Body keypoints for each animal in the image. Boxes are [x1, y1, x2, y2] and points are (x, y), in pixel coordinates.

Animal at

* * *

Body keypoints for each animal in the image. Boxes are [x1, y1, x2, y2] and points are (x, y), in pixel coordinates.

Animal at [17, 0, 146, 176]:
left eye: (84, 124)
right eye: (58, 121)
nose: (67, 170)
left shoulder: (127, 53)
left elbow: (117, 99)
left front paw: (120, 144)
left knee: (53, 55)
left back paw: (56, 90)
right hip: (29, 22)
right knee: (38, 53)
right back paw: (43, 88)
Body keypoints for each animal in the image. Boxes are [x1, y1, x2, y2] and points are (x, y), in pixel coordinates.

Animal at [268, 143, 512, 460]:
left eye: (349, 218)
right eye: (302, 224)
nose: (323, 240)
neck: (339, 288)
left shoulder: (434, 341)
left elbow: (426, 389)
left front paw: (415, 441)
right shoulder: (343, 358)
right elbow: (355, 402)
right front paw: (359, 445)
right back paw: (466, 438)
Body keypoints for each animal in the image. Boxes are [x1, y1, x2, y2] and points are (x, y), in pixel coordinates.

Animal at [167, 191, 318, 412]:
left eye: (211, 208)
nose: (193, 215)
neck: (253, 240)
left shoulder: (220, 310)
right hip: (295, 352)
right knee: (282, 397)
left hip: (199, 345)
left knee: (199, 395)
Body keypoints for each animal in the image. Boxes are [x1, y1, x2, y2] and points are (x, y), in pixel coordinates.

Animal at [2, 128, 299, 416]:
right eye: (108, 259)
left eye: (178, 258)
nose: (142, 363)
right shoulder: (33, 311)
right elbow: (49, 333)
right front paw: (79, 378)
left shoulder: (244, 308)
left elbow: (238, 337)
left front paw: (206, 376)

...

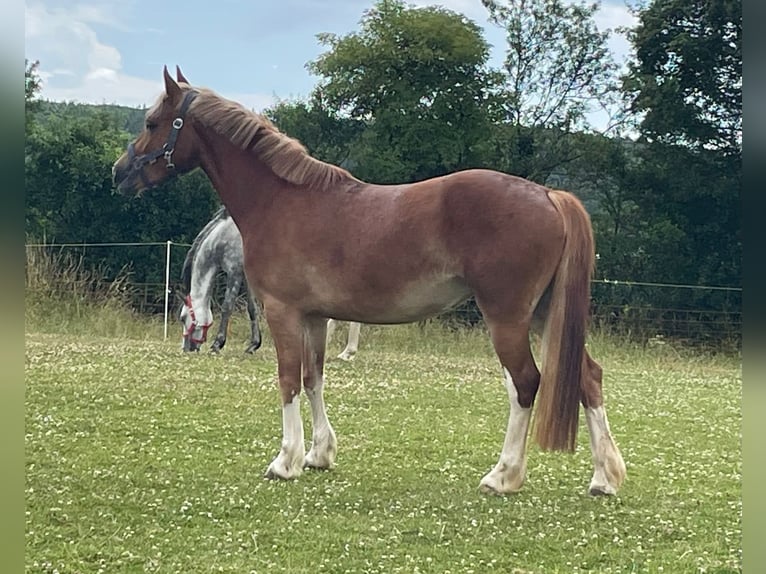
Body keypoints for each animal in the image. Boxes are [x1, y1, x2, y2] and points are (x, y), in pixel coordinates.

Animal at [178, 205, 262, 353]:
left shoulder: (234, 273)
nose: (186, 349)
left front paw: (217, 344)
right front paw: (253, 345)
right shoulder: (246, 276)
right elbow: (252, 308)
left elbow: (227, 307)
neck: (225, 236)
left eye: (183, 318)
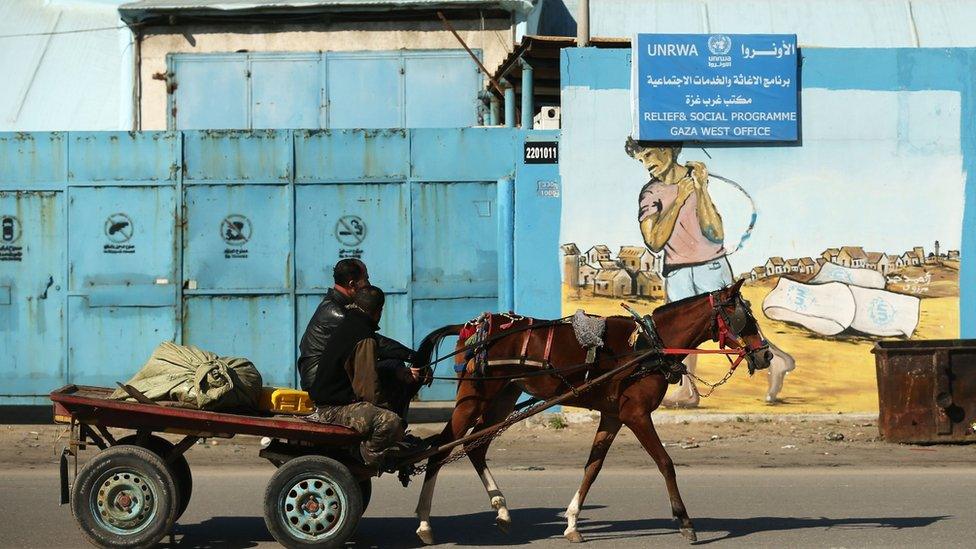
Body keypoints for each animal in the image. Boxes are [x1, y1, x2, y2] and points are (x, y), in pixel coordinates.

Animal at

EXERCISE DETAILS => Show, from the entries above, every line that includes the string "shoulder".

FINISHED TASK =>
left shoulder: (127, 53)
left shoulder: (434, 341)
right shoulder: (343, 358)
left shoulder: (220, 310)
right shoulder: (33, 311)
left shoulder: (244, 308)
left shoulder: (234, 273)
right shoulder: (246, 276)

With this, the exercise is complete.